A votação foi dividida por 224-204, com 10 republicanos juntando-se aos democratas na aprovação da resolução.
A deputada Ayanna Pressley (D-Mass.), que liderou o esforço, usou um procedimento do Congresso denominado petição de dispensa para forçar a votação ao plenário.
“Esta é uma vitória monumental numa longa batalha para proteger a segurança, a dignidade e a humanidade dos nossos vizinhos haitianos”, disse Pressley num comunicado após a aprovação do projeto de lei. “Tanto os democratas como os republicanos uniram-se para apoiar os nossos vizinhos haitianos não apenas porque esta é uma política boa e de bom senso, mas porque é a coisa certa e humana a fazer.”

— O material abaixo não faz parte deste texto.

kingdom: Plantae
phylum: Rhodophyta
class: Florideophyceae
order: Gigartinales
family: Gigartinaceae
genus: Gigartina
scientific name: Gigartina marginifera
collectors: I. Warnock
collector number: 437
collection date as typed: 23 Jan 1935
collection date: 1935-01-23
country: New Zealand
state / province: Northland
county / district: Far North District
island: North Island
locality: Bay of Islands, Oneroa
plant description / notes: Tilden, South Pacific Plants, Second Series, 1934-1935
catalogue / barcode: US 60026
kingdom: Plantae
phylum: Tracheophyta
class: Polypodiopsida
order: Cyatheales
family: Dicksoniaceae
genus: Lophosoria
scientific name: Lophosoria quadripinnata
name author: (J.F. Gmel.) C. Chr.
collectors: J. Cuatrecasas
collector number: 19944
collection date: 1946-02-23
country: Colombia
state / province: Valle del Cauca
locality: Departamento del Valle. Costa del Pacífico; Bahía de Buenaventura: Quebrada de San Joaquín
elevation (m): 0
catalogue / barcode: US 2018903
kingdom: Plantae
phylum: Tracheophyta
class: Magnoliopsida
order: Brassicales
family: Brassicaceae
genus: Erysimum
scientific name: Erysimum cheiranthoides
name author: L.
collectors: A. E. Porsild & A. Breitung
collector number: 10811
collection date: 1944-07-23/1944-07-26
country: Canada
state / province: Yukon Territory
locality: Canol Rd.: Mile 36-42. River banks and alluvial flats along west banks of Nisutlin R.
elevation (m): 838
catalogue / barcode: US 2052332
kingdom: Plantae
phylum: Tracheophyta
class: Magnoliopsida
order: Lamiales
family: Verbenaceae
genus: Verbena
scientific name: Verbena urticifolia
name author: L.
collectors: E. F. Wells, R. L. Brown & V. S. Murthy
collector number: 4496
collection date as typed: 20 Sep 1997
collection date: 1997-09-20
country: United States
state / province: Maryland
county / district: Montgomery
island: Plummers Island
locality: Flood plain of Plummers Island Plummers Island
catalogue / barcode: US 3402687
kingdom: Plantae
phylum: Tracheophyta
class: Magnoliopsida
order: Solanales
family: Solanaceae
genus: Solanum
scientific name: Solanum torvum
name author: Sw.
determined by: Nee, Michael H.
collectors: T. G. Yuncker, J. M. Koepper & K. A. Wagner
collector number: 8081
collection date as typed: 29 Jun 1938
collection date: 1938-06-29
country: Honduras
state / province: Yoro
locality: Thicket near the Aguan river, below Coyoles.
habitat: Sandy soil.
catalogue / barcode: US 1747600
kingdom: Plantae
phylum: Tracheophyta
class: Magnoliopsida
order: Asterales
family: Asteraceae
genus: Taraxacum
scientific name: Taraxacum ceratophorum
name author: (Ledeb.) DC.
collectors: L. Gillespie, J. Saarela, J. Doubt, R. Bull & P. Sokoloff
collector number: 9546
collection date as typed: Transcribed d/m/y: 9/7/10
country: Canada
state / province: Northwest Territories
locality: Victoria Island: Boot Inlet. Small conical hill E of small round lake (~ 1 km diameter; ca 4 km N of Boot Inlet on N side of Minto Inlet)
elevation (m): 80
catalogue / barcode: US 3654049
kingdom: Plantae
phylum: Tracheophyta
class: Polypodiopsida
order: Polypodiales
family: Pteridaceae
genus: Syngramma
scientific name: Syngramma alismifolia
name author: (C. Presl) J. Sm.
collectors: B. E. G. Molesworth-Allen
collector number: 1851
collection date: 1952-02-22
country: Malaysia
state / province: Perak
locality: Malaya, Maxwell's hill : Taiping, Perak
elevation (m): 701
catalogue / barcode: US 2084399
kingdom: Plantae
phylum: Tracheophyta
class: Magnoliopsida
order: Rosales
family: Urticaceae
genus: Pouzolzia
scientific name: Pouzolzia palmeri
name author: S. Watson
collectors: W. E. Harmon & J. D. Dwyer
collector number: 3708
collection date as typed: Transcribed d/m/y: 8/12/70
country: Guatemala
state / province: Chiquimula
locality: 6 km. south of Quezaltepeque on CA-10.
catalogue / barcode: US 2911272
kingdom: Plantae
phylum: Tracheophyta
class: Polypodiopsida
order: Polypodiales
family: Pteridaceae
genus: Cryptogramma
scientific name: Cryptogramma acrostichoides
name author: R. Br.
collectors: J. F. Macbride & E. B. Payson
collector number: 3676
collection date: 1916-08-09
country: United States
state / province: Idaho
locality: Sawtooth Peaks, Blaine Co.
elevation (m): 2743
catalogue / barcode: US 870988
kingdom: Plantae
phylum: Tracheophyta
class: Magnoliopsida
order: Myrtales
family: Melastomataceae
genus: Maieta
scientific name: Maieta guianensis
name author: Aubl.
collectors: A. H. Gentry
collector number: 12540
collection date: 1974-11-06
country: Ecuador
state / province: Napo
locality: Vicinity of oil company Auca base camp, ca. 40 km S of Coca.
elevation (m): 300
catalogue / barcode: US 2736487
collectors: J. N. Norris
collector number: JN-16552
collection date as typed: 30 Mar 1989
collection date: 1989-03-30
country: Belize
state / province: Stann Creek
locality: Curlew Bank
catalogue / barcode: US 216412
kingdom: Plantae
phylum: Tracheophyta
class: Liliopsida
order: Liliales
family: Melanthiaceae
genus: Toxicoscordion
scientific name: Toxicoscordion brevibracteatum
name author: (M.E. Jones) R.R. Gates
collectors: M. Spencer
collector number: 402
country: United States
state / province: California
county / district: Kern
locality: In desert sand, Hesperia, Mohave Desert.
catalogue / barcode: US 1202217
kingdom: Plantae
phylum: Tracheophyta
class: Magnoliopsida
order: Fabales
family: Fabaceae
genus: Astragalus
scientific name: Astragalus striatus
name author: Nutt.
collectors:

Muitos dos republicanos que votaram a favor da medida são de distritos considerados competitivos nas próximas eleições intercalares, incluindo em Nova Iorque.
Os republicanos que votaram a favor da medida incluem os deputados da Flórida María Elvira Salazar, Carlos Gimenez e Mario Diaz-Balart, e os deputados de Ohio Mike Carey e Mike Turner.
O projeto agora segue para o Senado, onde enfrenta uma batalha difícil contra a maioria republicana.
Se for aprovado no Senado, a Casa Branca disse que Trump vetaria o projeto.
“A administração entende que os membros às vezes precisam votar em seus distritos”, disse a Casa Branca em comunicado à NPR. “Este terrível projeto de lei não leva a lugar nenhum e foi emitida uma ameaça de veto. O governo está focado em fazer cumprir a lei federal de imigração e em colocar os cidadãos americanos em primeiro lugar”.
O Haiti é um dos mais de uma dúzia de países que Trump almejou retirar o estatuto de proteção temporária (TPS) aos seus cidadãos. O TPS destina-se a fornecer um refúgio seguro para cidadãos estrangeiros cujos países de origem enfrentam conflitos armados, consequências de desastres naturais e outras condições temporariamente inseguras.
Os haitianos receberam protecção em 2010, sob o então Presidente Obama, após o terramoto devastador que abalou a nação já sitiada e deixou cerca de 220 mil mortos e 1,5 milhões de pessoas deslocadas.
As administrações Biden e primeira Trump estenderam o TPS aos refugiados haitianos. Os defensores das extensões dizem que o país continua assolado pela violência de gangues e pela infraestrutura médica em ruínas.
Apesar do que a ONU descreve como uma crise humanitária no país, o Departamento de Segurança Interna afirmou que já não existem “condições extraordinárias e temporárias” para impedir o regresso dos refugiados à nação caribenha e que era “contrário ao interesse nacional dos Estados Unidos” permitir-lhes permanecer.
Trump descreveu os migrantes haitianos como uma ameaça ao modo de vida americano, incluindo a disseminação de uma mentira racista e infundada de que os haitianos comiam animais domésticos em Springfield, Ohio.
Trump anunciou anteriormente que o estatuto de protecção para os mais de 330 mil haitianos, bem como para cerca de 6 mil sírios que vivem nos EUA, terminaria em Fevereiro, mas um juiz federal impediu a administração de emitir essas ordens de deportação.
O seu estatuto permanece protegido enquanto se aguarda uma decisão do Supremo Tribunal. O tribunal superior deve ouvir os argumentos sobre esse caso neste mês, com uma decisão provavelmente até junho.